| TEKST DO CZYTANIA |
════════════════
Nowy Numer 16/2024 Archiwum

Dobra opinia lepsza od wypłaty

Młody, z doświadczeniem w zawodzie – tak zaczyna się większość ofert pracy. Jak spełnić wymagania, które wydają się sprzeczne?

Michał Dyba ma 24 lata. Skończył studia, w trakcie których postawił na edukację przez praktykę. Pracował w Europejskim Forum Studentów i w samorządzie studenckim, angażował się w wolontariat społeczny, chodził na kursy, szkolenia, podejmował praktyki w kraju i za granicą. – Lubię działanie. Studia to z reguły czysta teoria, nie wiedziałem, czy wystarczy w przyszłej pracy – mówi. Rynek pracy faworyzuje ludzi młodych, a jednocześnie bogatych w doświadczenie. To znajduje odbicie w sposobie myślenia uczniów i studentów. Trzeba coś robić – mówią, mimo że przecież robią: uczą się i studiują.
Zdobywanie wiedzy i doświadczenia poza szkołą nazywa się edukacją nieformalną.

Cechuje ją dobrowolność oraz konieczność wewnętrznej motywacji u uczestnika. Michał Dyba zauważył, że każde doświadczenie rodzi nowe możliwości, a to bardzo zachęca do działania. Rozpoczął od Europejskiego Forum Studentów AEGEE, stowarzyszenia zajmującego się głównie organizowaniem konferencji oraz wymian studenckich. Kolejny certyfikat językowy pomógł mu wyjechać do Londynu w ramach programu Sokrates. Tam dodatkowo odbywał praktykę w Instytu- cie Kultury Polskiej. Zdobyte doświadczenie pomogło mu znaleźć pierwszą pracę. Tak oto koło się napędzało – mówi Michał.

Wolontariusz nie całkiem bezinteresowny
Młodzi ludzie coraz częściej decydują się na pracę w roli wolontariuszy. Chcą pomagać. Coraz rzadziej robią to bezinteresownie. Osoby zgłaszające się do biura pośrednictwa pracy wolontarystycznej wśród motywów podjęcia wolontariatu najczęściej wymieniają chęć zdobycia doświadczenia, poznania nowych ludzi, zapełnienia czasu wolnego, bycia potrzebnym czy spłaty długu wdzięczności wobec innych. Dalsze ich losy są różne. Jedni szybko rezygnują, inni pozostają na dłużej, a czasem, gdy kończy się umowa z jedną organizacją, rozpoczynają pracę w innej. Bywa, że pomagają w kilku miejscach jednocześnie.
════════════════
| MATERIAŁ |
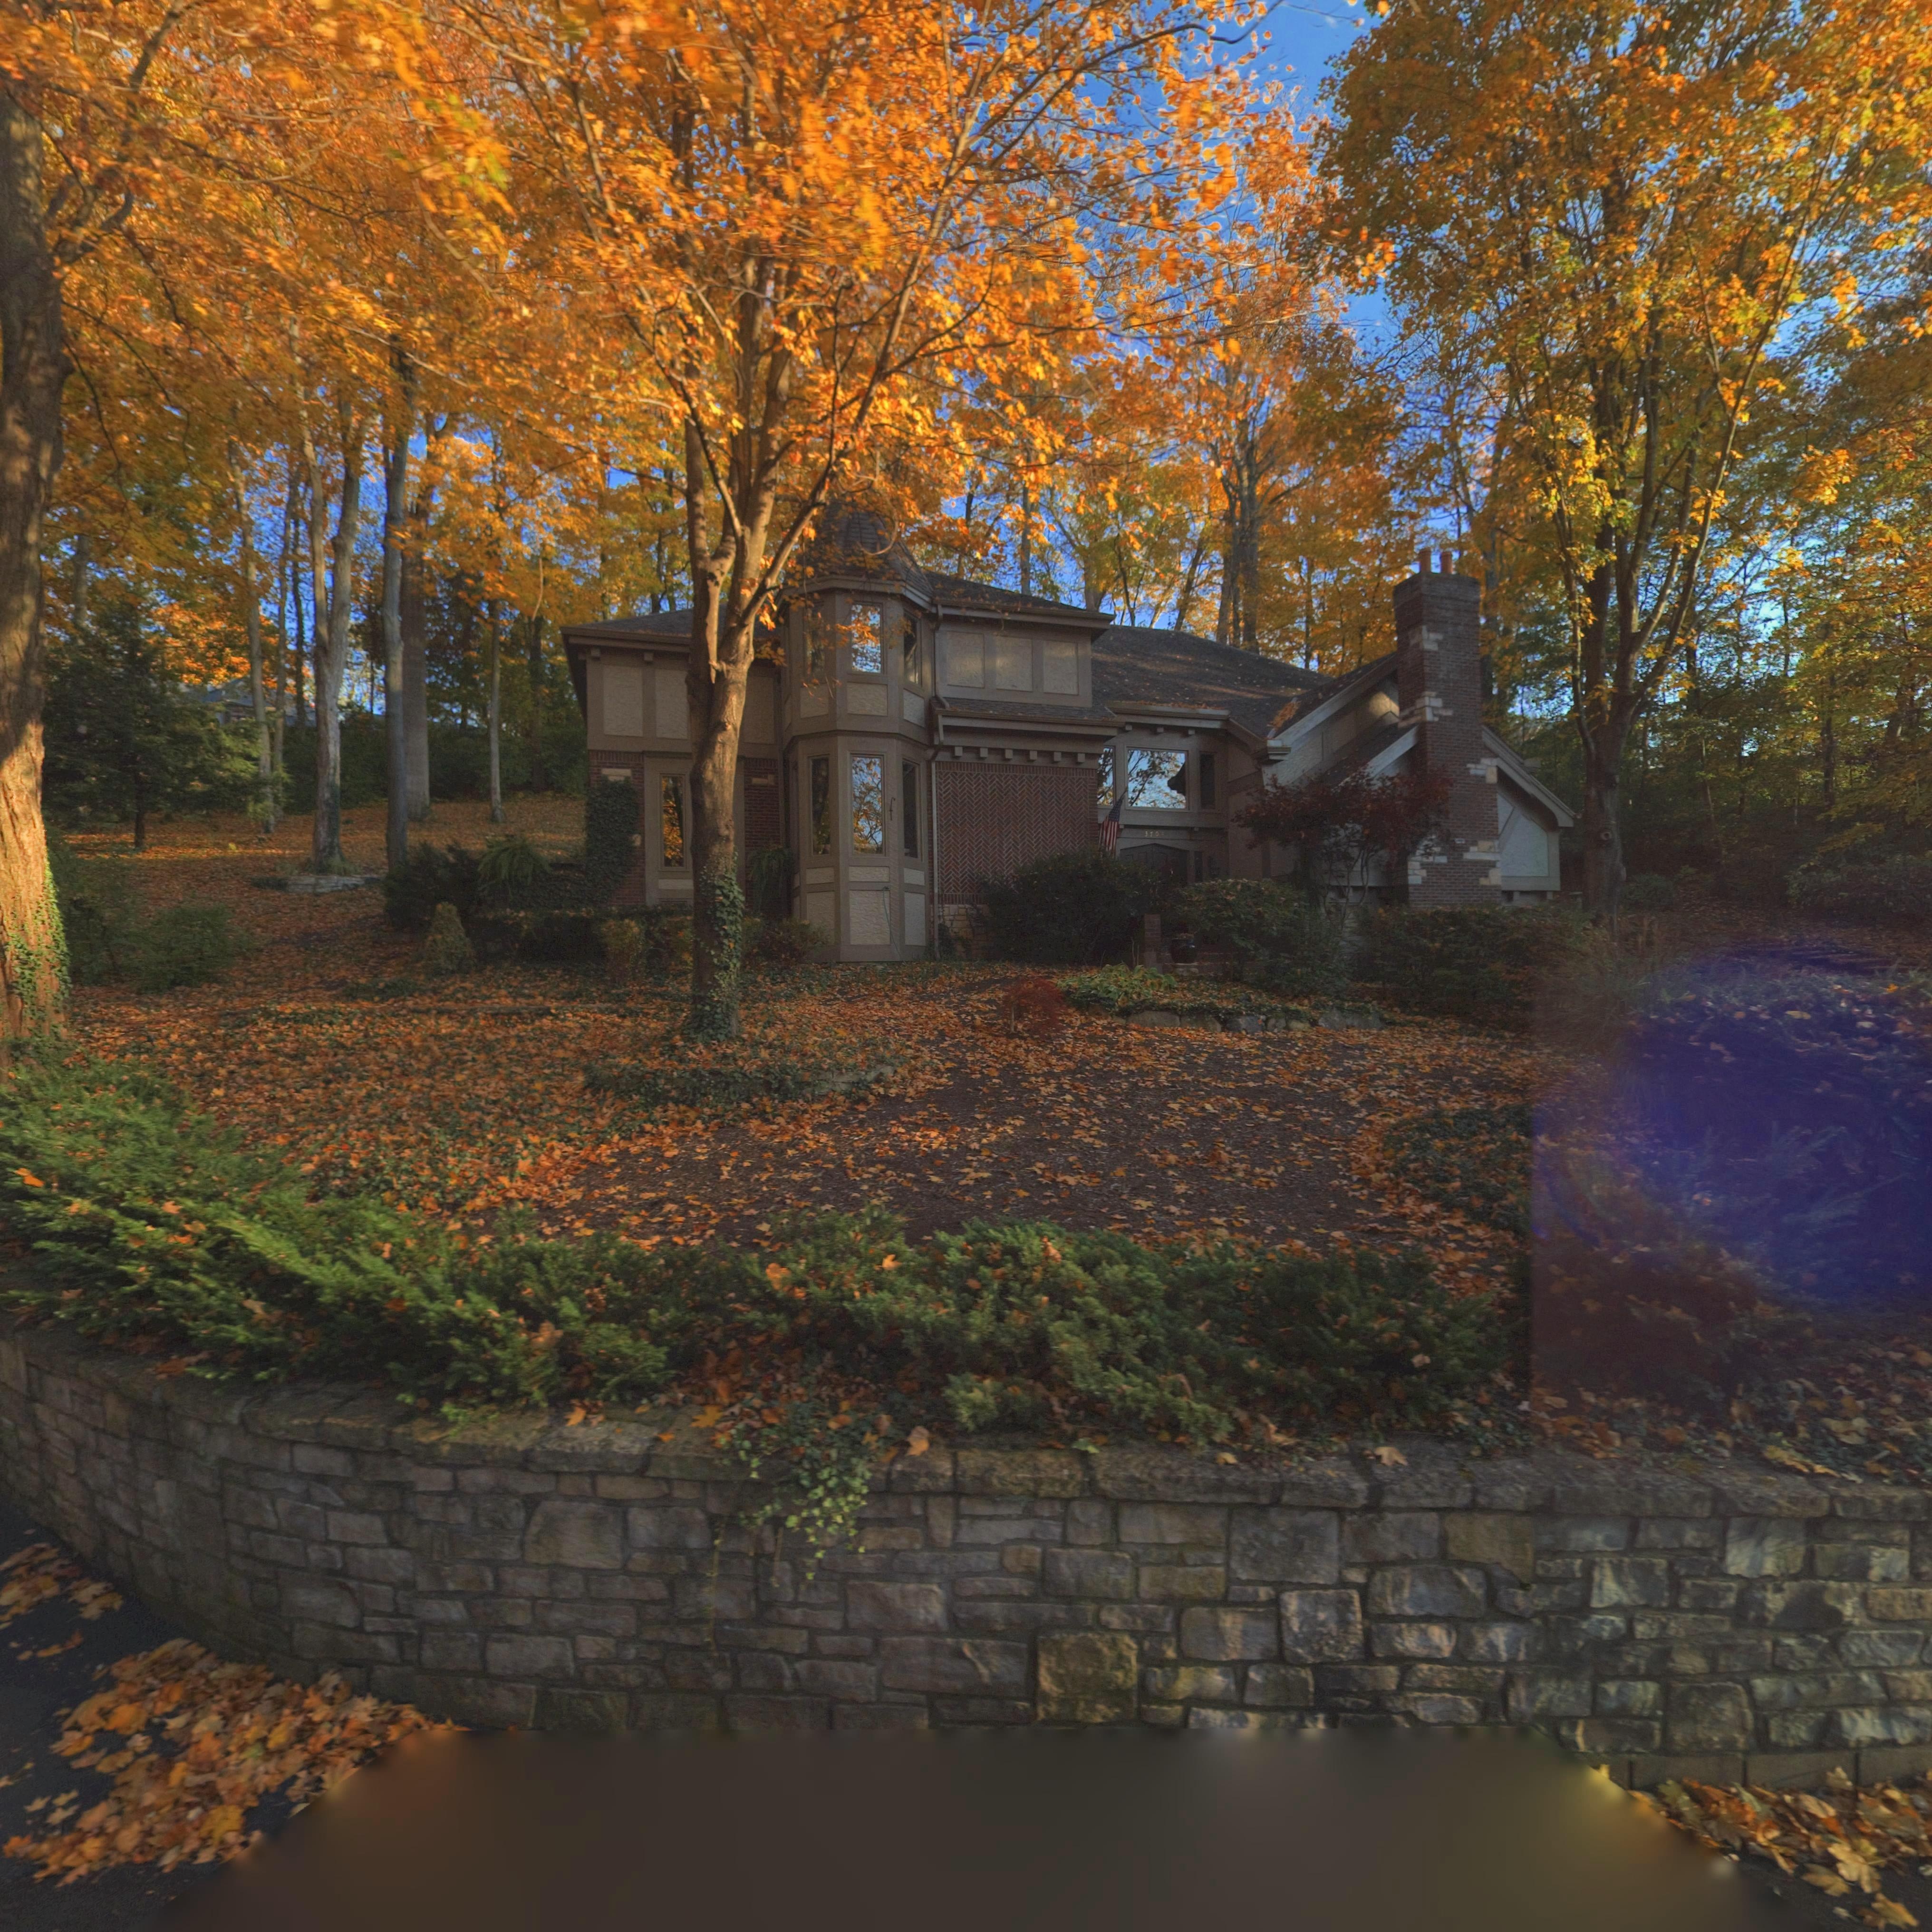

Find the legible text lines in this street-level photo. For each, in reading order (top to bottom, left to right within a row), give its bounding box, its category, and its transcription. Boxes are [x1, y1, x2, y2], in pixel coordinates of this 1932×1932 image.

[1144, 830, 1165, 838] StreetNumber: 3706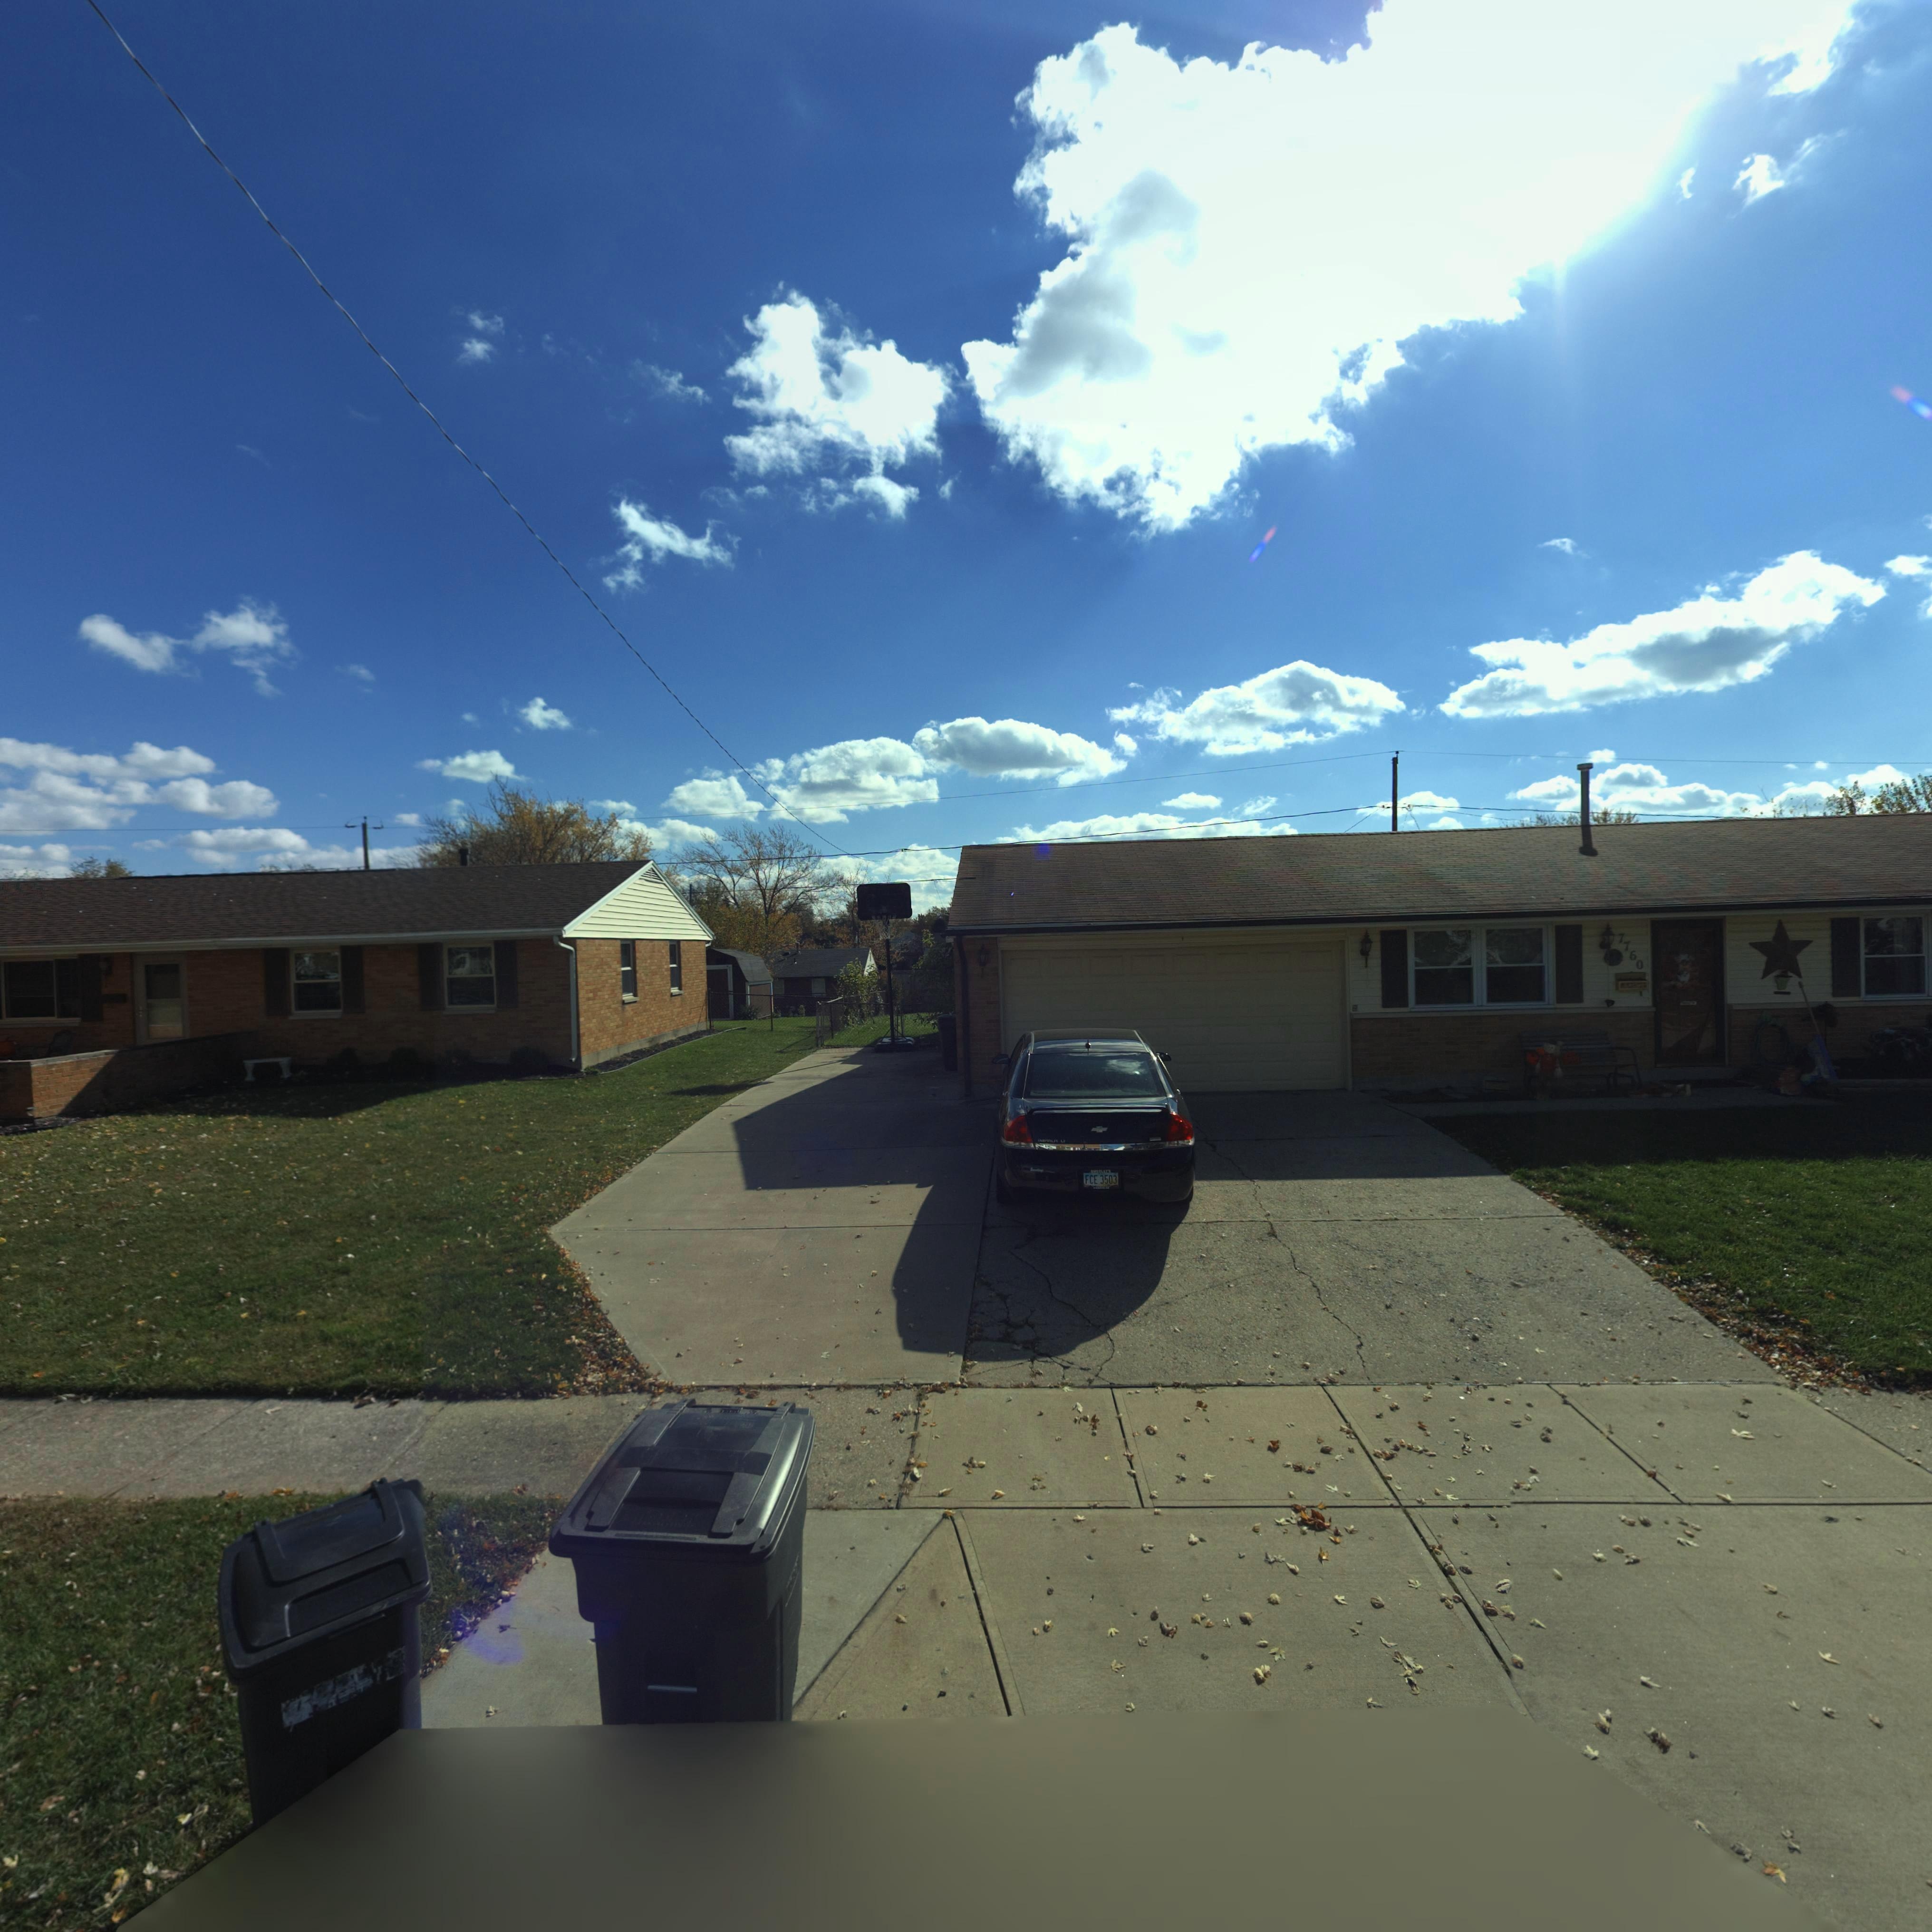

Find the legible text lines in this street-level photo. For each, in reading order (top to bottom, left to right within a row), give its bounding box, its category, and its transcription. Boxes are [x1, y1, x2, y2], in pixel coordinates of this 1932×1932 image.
════════════════
| ZADANIA DO WYKONANIA |
1. Jakie motywy podjęcia wolontariatu najczęściej wymieniają według tekstu do czytania osoby zgłaszające się do biura pośrednictwa pracy wolontarystycznej? Podaj wszystkie.
2. Czy te stwierdzenia zgadzają się z tekstem do czytania? Przy każdym odpowiedz tak lub nie i przytocz dosłownie rozstrzygające słowa tekstu.
(a) Michał Dyba ma 24 lata.
(b) Michał Dyba wyjechał do Londynu w ramach programu Erasmus.
(c) Edukację nieformalną cechuje przymus.

| POPRAWNE ODPOWIEDZI |
1.
- chęć zdobycia doświadczenia
- chęć poznania nowych ludzi
- chęć zapełnienia czasu wolnego
- chęć bycia potrzebnym
- chęć spłaty długu wdzięczności wobec innych

2.
(a) Tak: „Michał Dyba ma 24 lata.”
(b) Nie: „wyjechać do Londynu w ramach programu Sokrates”
(c) Nie: „Cechuje ją dobrowolność oraz konieczność wewnętrznej motywacji u uczestnika.”